In the midst of all the discussion created by the IRS proposal, it is a great time to review the substantiation requirements and double check contribution receipts before they are issued this month.  Charities continue to struggle with the substantiation requirements resulting in donors forfeiting the right to deduct charitable contributions.  While the real burden to obtain adequate substantiation for one's charitable contributions lies with the donors, donors rely on charities to issue receipts that comply with the rules.

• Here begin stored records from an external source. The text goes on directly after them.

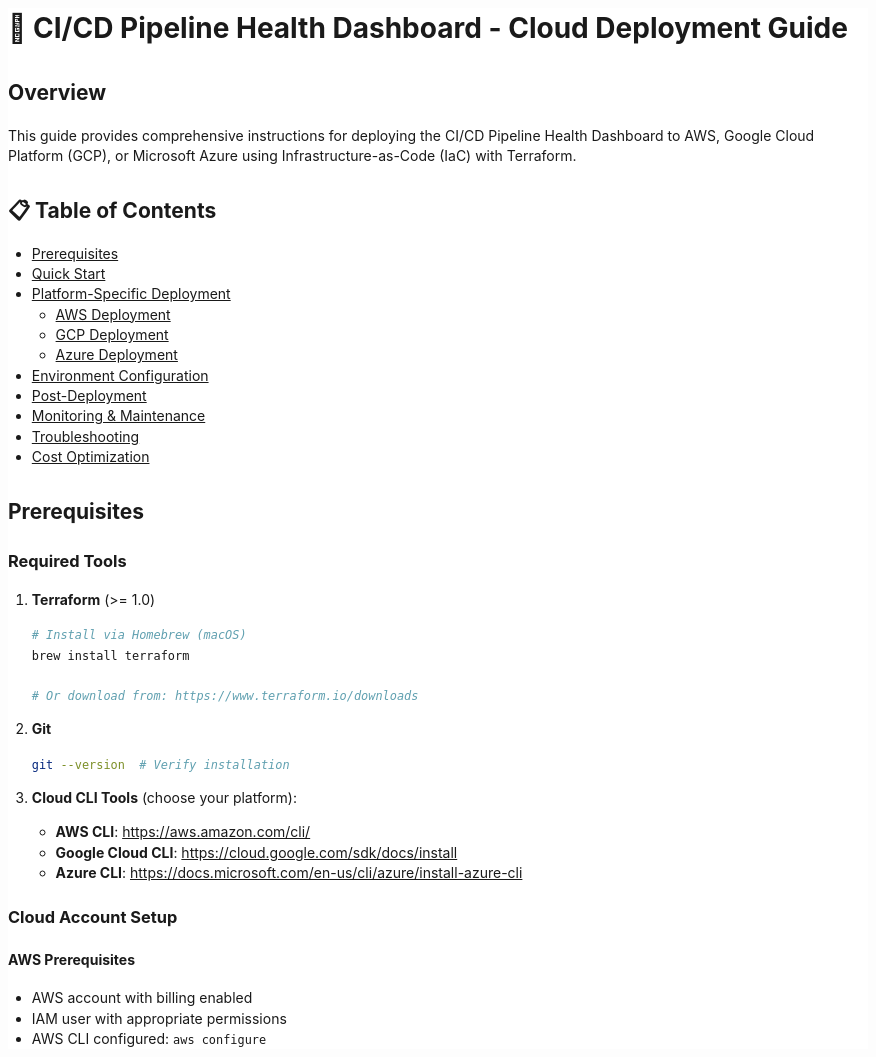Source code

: # 🚀 CI/CD Pipeline Health Dashboard - Cloud Deployment Guide

## Overview

This guide provides comprehensive instructions for deploying the CI/CD Pipeline Health Dashboard to AWS, Google Cloud Platform (GCP), or Microsoft Azure using Infrastructure-as-Code (IaC) with Terraform.

## 📋 Table of Contents

- [Prerequisites](#prerequisites)
- [Quick Start](#quick-start)
- [Platform-Specific Deployment](#platform-specific-deployment)
  - [AWS Deployment](#aws-deployment)
  - [GCP Deployment](#gcp-deployment)
  - [Azure Deployment](#azure-deployment)
- [Environment Configuration](#environment-configuration)
- [Post-Deployment](#post-deployment)
- [Monitoring & Maintenance](#monitoring--maintenance)
- [Troubleshooting](#troubleshooting)
- [Cost Optimization](#cost-optimization)

## Prerequisites

### Required Tools

1. **Terraform** (>= 1.0)
   ```bash
   # Install via Homebrew (macOS)
   brew install terraform
   
   # Or download from: https://www.terraform.io/downloads
   ```

2. **Git**
   ```bash
   git --version  # Verify installation
   ```

3. **Cloud CLI Tools** (choose your platform):
   - **AWS CLI**: https://aws.amazon.com/cli/
   - **Google Cloud CLI**: https://cloud.google.com/sdk/docs/install
   - **Azure CLI**: https://docs.microsoft.com/en-us/cli/azure/install-azure-cli

### Cloud Account Setup

#### AWS Prerequisites
- AWS account with billing enabled
- IAM user with appropriate permissions
- AWS CLI configured: `aws configure`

To assist donors, in the event of an IRS examination, contribution receipts reporting donations of $250 or more should include the following:


  • The name and address of the charity (including a logo or other unique identifier is not required but beneficial);
  • The date the receipt is issued (this is not required but is a prudent practice to assist donors in proving the receipt was timely provided to them);
  • The name and address of the donor;
  • A listing of the dates and the donation amounts (receipts for noncash donations would only list the date and a description of the item(s) donated);
  • In the event the donor is provided a product or service in exchange for the donation, the value of the product or service should be indicated; and 
  • Statement that there were no goods or service given in exchange for the contributions other than intangible religious benefits (if the charity is a religious organization).  (If goods or services have been given in exchange, this statement may be modified to indicate that the value has already been noted in the receipt.)

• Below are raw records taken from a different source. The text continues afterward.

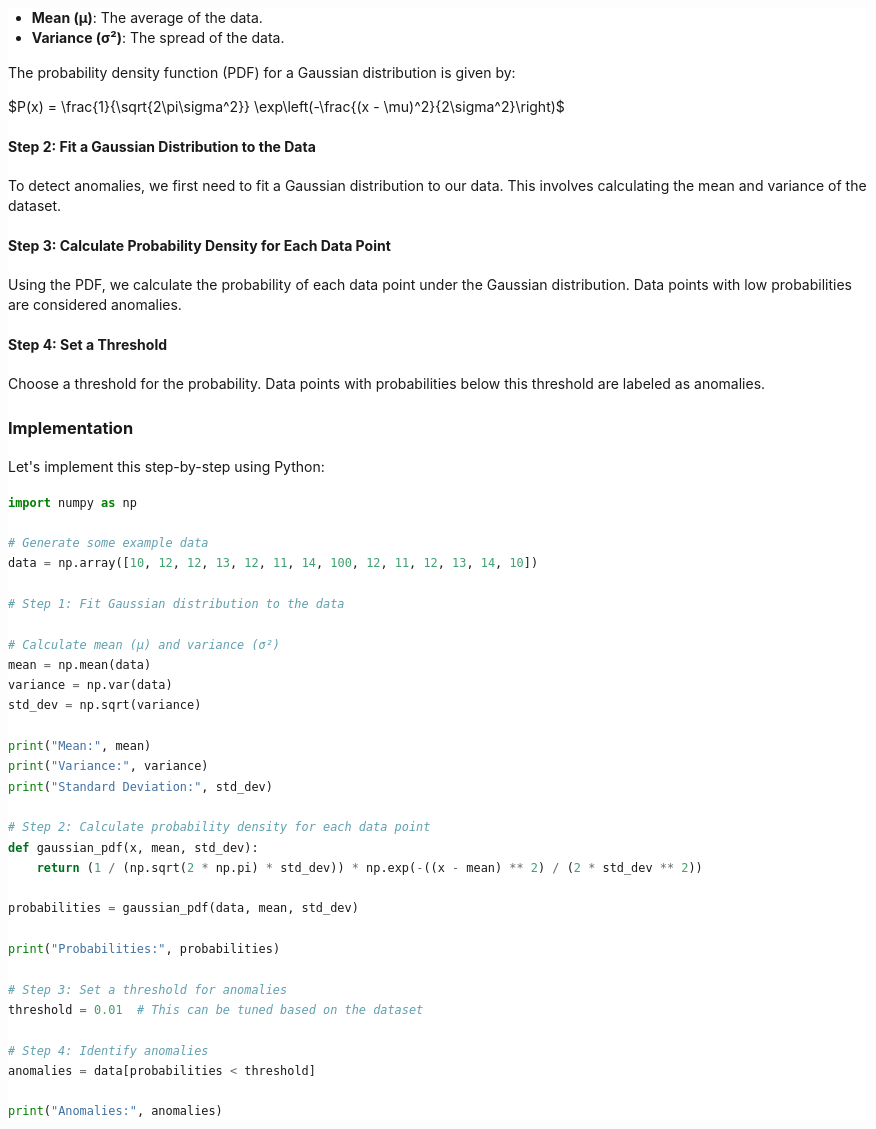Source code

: - **Mean (μ)**: The average of the data.
- **Variance (σ²)**: The spread of the data.

The probability density function (PDF) for a Gaussian distribution is given by:

$P(x) = \frac{1}{\sqrt{2\pi\sigma^2}} \exp\left(-\frac{(x - \mu)^2}{2\sigma^2}\right)$

#### Step 2: Fit a Gaussian Distribution to the Data

To detect anomalies, we first need to fit a Gaussian distribution to our data. This involves calculating the mean and variance of the dataset.

#### Step 3: Calculate Probability Density for Each Data Point

Using the PDF, we calculate the probability of each data point under the Gaussian distribution. Data points with low probabilities are considered anomalies.

#### Step 4: Set a Threshold

Choose a threshold for the probability. Data points with probabilities below this threshold are labeled as anomalies.

### Implementation

Let's implement this step-by-step using Python:

```python
import numpy as np

# Generate some example data
data = np.array([10, 12, 12, 13, 12, 11, 14, 100, 12, 11, 12, 13, 14, 10])

# Step 1: Fit Gaussian distribution to the data

# Calculate mean (μ) and variance (σ²)
mean = np.mean(data)
variance = np.var(data)
std_dev = np.sqrt(variance)

print("Mean:", mean)
print("Variance:", variance)
print("Standard Deviation:", std_dev)

# Step 2: Calculate probability density for each data point
def gaussian_pdf(x, mean, std_dev):
    return (1 / (np.sqrt(2 * np.pi) * std_dev)) * np.exp(-((x - mean) ** 2) / (2 * std_dev ** 2))

probabilities = gaussian_pdf(data, mean, std_dev)

print("Probabilities:", probabilities)

# Step 3: Set a threshold for anomalies
threshold = 0.01  # This can be tuned based on the dataset

# Step 4: Identify anomalies
anomalies = data[probabilities < threshold]

print("Anomalies:", anomalies)
```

Donors should also be aware there is no mandatory deadline for when a charity has to issue contribution receipts.  Many charities and donors mistakenly believe contribution receipts have to be issued by January 31st each year.  While this may be a prudent business practice, it is not a legal requirement.  The donor is legally required to have the receipt in his/her possession either by April 15th or, if later, the filing date of his/her timely filed tax return.  

In summary, charities do not have to worry about a new filing requirement with the IRS, but they do have to worry about keeping their donors happy.  Reviewing contribution receipts for the above factors will make sure charities assists their donors in meeting all of their legal requirements in claiming charitable contributions.